He didn't even lose it.
He's not even responsible for the loss in his world.
I guarantee you, when Obama gets together with Valerie, Jarrett, and they start maybe Michelle if they let her in the meeting.
They sit around and they start bitching about how stupid and unappreciative the Democrats are.
And I guarantee you, he took personally the fact they didn't want him around in their re-election campaigns.
He might publicly say that he understands, but you don't this is not the way you treat somebody who thinks as highly of himself as Obama thinks of himself.
You don't do this.
You don't cast him aside.
You don't publicly indicate that he's bad news for you.
You do not publicly indicate you don't want Barack Obama around.
And if you do, there's going to be a price to pay.
And now these these guys, Schumer and Harkin out there saying Obamacare, worst mistake, ah, I guarantee you in the White House.
Those guys have horns on their pictures, and they're on the wall, and Josh Ernest and the boys are throwing darts at him.
And for but but but to expect Barack Obama to stop himself?
To expect Barack Obama to say, oh, you know what?
I guess I guess the American people uh don't don't like my agenda.
Okay, well, I better give the people what they want.
How do you they can't possibly really believe that, right?
Can't possibly.
That's a bygone era in politics where losers responded to public opinion and tried to get back in the good graces of the public.
Those states don't exist anymore.
Hell, not even on our side.
I just I had to play that again because I'm I'm it's a second time.
I forget what the first McConnell quote was.
But it was the same thing.
He expected Obama to tack to the middle after the election.
I think he said this either election night or within a couple of days afterwards.
But you strip it all away, what it translates to is they expect Obama to stop himself, that they really don't have any interest in stopping himselves, which is what their mandate is.
Anyway, I mentioned this before the uh top of the hour break.
This is from the Independence Journalism Review.

### [THE DATA]
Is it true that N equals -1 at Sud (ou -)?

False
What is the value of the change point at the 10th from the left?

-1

### [WORK REQUEST 1]
In the transcript, why does the speaker say there will be "a price to pay" if Democrats publicly show they don't want Barack Obama around? Answer in one to three sentences.
### [WORK REQUEST 2]
From the transcript, list every sentence that begins with the word "You".
### [WORK REQUEST 3]
Reproduce the passage of the transcript between "And now these" and "Can't possibly.", inclusive.

### [TASK SOLUTION 1]
The speaker says Obama thinks very highly of himself, and you don't treat someone like that by casting him aside or publicly calling him bad news. The speaker is sure Obama took it personally that Democrats didn't want him around in their re-election campaigns, even if he publicly says he understands.

### [TASK SOLUTION 2]
- You don't do this.
- You don't cast him aside.
- You don't publicly indicate that he's bad news for you.
- You do not publicly indicate you don't want Barack Obama around.

### [TASK SOLUTION 3]
And now these these guys, Schumer and Harkin out there saying Obamacare, worst mistake, ah, I guarantee you in the White House.
Those guys have horns on their pictures, and they're on the wall, and Josh Ernest and the boys are throwing darts at him.
And for but but but to expect Barack Obama to stop himself?
To expect Barack Obama to say, oh, you know what?
I guess I guess the American people uh don't don't like my agenda.
Okay, well, I better give the people what they want.
How do you they can't possibly really believe that, right?
Can't possibly.